Pasar saham dan film sebenarnya mirip: sama-sama mengundang spekulasi. Ketika Sang Pialang akan beredar dan dipromosikan sebagai “drama Wall Street pertama di Indonesia”, spekulasi yang muncul adalah film garapan Asad Amar ini akan banyak menjelajahi intrik dan dinamika bursa efek. Spekulasi tersebut sayangnya tidak terpenuhi. Bursa efek hanya menjadi latar remeh bagi kisah cinta-cintaan anak muda papan atas.
Fokus film ada pada Mahesa (Abimana Aryasatya) dan Kevin (Christian Sugiono), dua pialang sukses Barata Sekuritas. Mahesa adalah pialang yang taat pada aturan main, sementara Kevin lebih gemar menabrak pakem demi menjamin pencapaian. Di awal film, Rendra (Pierre Gruno), pimpinan perusahaan dan juga ayah Kevin, memberi tantangan pada para pekerjanya: siapapun yang memuncaki daftar penjualan akan naik pangkat. Di bulan sebelumnya, Mahesa yang teratas. Kevin tak mau kalah.

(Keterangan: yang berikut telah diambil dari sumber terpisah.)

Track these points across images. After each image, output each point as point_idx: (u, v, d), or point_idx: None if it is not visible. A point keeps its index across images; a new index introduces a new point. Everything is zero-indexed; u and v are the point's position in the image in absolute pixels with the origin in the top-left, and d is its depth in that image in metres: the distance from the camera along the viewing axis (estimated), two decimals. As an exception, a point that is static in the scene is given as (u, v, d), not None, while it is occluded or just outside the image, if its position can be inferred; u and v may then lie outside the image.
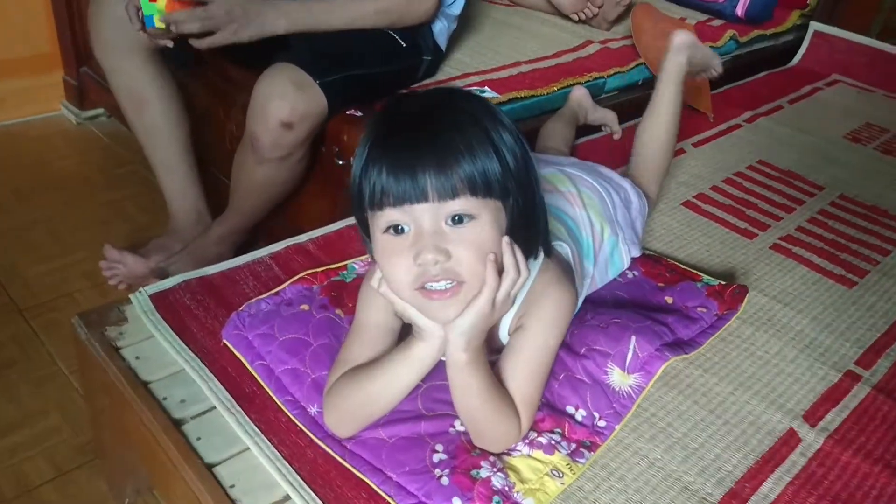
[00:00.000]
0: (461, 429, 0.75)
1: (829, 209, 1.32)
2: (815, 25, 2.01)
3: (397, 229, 0.63)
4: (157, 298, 0.91)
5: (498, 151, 0.63)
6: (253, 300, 0.89)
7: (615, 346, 0.85)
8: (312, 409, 0.76)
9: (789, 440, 0.82)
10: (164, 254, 1.27)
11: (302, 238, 1.05)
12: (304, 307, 0.87)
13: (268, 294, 0.90)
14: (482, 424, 0.71)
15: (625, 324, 0.87)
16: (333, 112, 1.13)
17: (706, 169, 1.40)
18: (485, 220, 0.63)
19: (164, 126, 1.30)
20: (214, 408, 0.77)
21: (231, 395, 0.78)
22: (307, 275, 0.94)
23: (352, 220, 1.10)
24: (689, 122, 1.51)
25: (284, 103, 1.07)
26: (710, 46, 1.84)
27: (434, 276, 0.63)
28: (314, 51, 1.14)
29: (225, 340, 0.84)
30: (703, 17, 2.00)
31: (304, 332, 0.83)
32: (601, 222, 0.96)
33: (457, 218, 0.62)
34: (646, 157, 1.16)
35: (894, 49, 1.91)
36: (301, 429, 0.75)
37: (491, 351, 0.76)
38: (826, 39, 2.00)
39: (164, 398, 0.78)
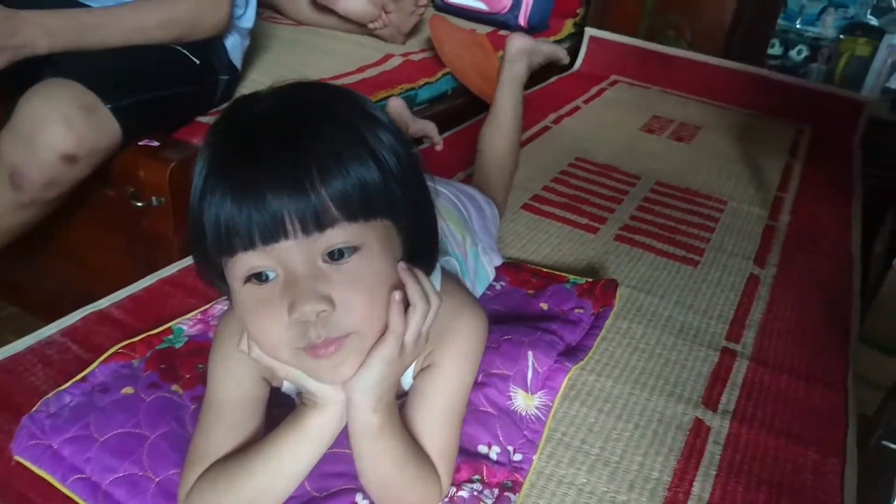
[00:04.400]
0: (365, 503, 0.60)
1: (651, 196, 1.35)
2: (589, 31, 2.13)
3: (260, 277, 0.48)
4: None
5: (375, 155, 0.49)
6: (51, 394, 0.66)
7: (513, 367, 0.75)
8: (165, 525, 0.57)
9: (699, 430, 0.78)
10: None
11: (102, 303, 0.83)
12: (128, 390, 0.67)
13: (71, 382, 0.68)
14: (400, 493, 0.56)
15: (517, 339, 0.78)
16: (126, 143, 0.92)
17: (532, 171, 1.38)
18: (372, 249, 0.49)
19: None
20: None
21: (40, 533, 0.56)
22: (122, 348, 0.73)
23: (164, 273, 0.90)
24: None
25: (68, 131, 0.83)
26: (501, 55, 1.86)
27: (317, 340, 0.47)
28: (96, 66, 0.91)
29: (17, 457, 0.61)
30: (490, 28, 2.02)
31: (134, 424, 0.63)
32: (462, 233, 0.86)
33: (335, 253, 0.47)
34: (491, 166, 1.09)
35: (660, 48, 2.07)
36: (154, 555, 0.55)
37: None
38: (601, 44, 2.13)
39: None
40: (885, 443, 0.82)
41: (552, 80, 1.98)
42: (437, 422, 0.59)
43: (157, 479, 0.59)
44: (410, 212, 0.51)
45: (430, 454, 0.58)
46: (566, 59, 1.30)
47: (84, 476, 0.59)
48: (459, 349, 0.59)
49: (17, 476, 0.60)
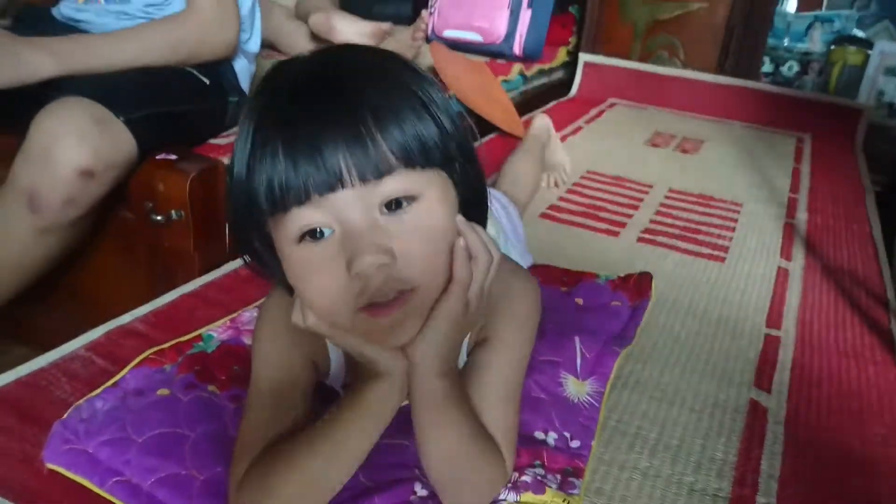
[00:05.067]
0: (423, 493, 0.57)
1: (666, 202, 1.34)
2: (584, 57, 2.16)
3: (315, 234, 0.45)
4: (-80, 434, 0.60)
5: (426, 106, 0.46)
6: (81, 400, 0.63)
7: (561, 353, 0.72)
8: (213, 523, 0.53)
9: (756, 411, 0.75)
10: None
11: (125, 318, 0.80)
12: (163, 391, 0.63)
13: (102, 388, 0.65)
14: (465, 474, 0.53)
15: (560, 326, 0.75)
16: (141, 157, 0.90)
17: (544, 186, 1.37)
18: (431, 199, 0.46)
19: None
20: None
21: (80, 541, 0.52)
22: (152, 354, 0.70)
23: (187, 288, 0.87)
24: (511, 145, 1.49)
25: (83, 145, 0.81)
26: (502, 80, 1.88)
27: (380, 290, 0.44)
28: (106, 83, 0.90)
29: (50, 464, 0.57)
30: (486, 59, 2.05)
31: (173, 423, 0.59)
32: (496, 229, 0.84)
33: (394, 203, 0.45)
34: (518, 177, 1.13)
35: (655, 69, 2.10)
36: (204, 556, 0.51)
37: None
38: (596, 69, 2.15)
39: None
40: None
41: (551, 104, 2.00)
42: (497, 398, 0.55)
43: (203, 478, 0.55)
44: (463, 165, 0.49)
45: (492, 433, 0.54)
46: (567, 175, 1.42)
47: (124, 478, 0.55)
48: (515, 318, 0.56)
49: (50, 485, 0.56)
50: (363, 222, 0.44)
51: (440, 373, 0.48)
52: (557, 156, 1.42)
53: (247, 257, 0.52)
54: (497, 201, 0.93)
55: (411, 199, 0.45)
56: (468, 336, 0.57)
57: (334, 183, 0.43)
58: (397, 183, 0.44)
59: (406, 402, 0.52)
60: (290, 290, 0.51)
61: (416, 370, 0.48)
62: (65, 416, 0.61)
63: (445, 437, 0.50)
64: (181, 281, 0.89)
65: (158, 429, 0.58)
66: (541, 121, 1.42)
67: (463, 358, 0.58)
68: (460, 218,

Persaingan antarkolega ini dibarengi dengan dua garis cerita lain. Pertama, tentang cinta segitiga Analea (Kamidia Radisti) dengan Mahesa dan Kevin. Analea sudah lama memendam rasa pada Mahesa, namun tak juga disikapi oleh yang bersangkutan. Kevin juga sudah lama naksir Analea tapi dia tak kunjung menoleh. Kedua, tentang relasi Mahesa dengan bapaknya, Hadi (Slamet Rahardjo Djarot). Pekerjaan Mahesa disepelekan oleh bapaknya. Ia melihat melihat jual-beli saham tak ada bedanya seperti judi. Dalam pikiran Hadi, lebih baik jual tanah ketimbang transaksi di bursa efek. Keuntungannya lebih jelas. Mahesa pun mencoba meyakinkan bapaknya dengan mengajaknya bermain saham.
Keragaman garis cerita dalam Sang Pialang sayangya kandas akibat ketercerabutan. Pembuat film lebih sibuk menjalankan cerita-cerita ini, terutama yang bagian cinta segitiga, namun lupa mengembangkan para tokohnya secara berkesinambungan. Sebagai seorang pialang, Mahesa dan Kevin terlihat sangat generik. Sampai dua-per-tiga film, tuntutan pekerjaan mereka baru sebatas ucapan “menginvestasikan uang nasabah pada usaha yang tepat”, tapi tidak jelas bagaimana perwujudannya. Dunia saham hanya ditampilkan sebagai deretan angka, rangkaian telepon dengan klien, serta kelap-kelip monitor yang memantul di wajah para pialang. Tidak tahu apakah mereka harus riset untuk mengetahui mana usaha yang tepat, tidak jelas juga apakah Mahesa dan Kevin malah lebih sering terlihat nongkrong bersama teman-temannya ketimbang menunaikan profesinya.
Penting bagi Sang Pialang untuk membentuk tokoh-tokohnya dulu secara utuh sebelum terjun ke berbagai garis ceritanya. Pasalnya, kecuali bagian cinta segitiga, konflik-konflik dalam cerita begitu terkait dengan profesi para protagonis. Menjadi seorang pialang butuh sejumlah keahlian yang spesifik, yang pastinya punya dampak tersendiri bagi psikis masing-masing tokoh. Pemahaman ini yang absen dalam Sang Pialang. Mahesa dan Kevin lebih nampak sebagai orang-orang yang sukses di usia muda dan bisa bergaul di klub malam dan restoran elit. Apabila pekerjaan mereka diganti dari pialang ke pengusaha apapun, cerita tidak akan berubah banyak.
Sang Pialang sesungguhnya memuat potensi yang besar. Tema ini belum pernah dijelajahi dalam film-film Indonesia dan profesi pialang sendiri belum banyak diketahui oleh khalayak. Ada nilai kebaruan tersendiri di dalamnya. Sayangnya, seperti tokoh-tokoh ceritanya, pembuat film menanam saham di tempat yang salah.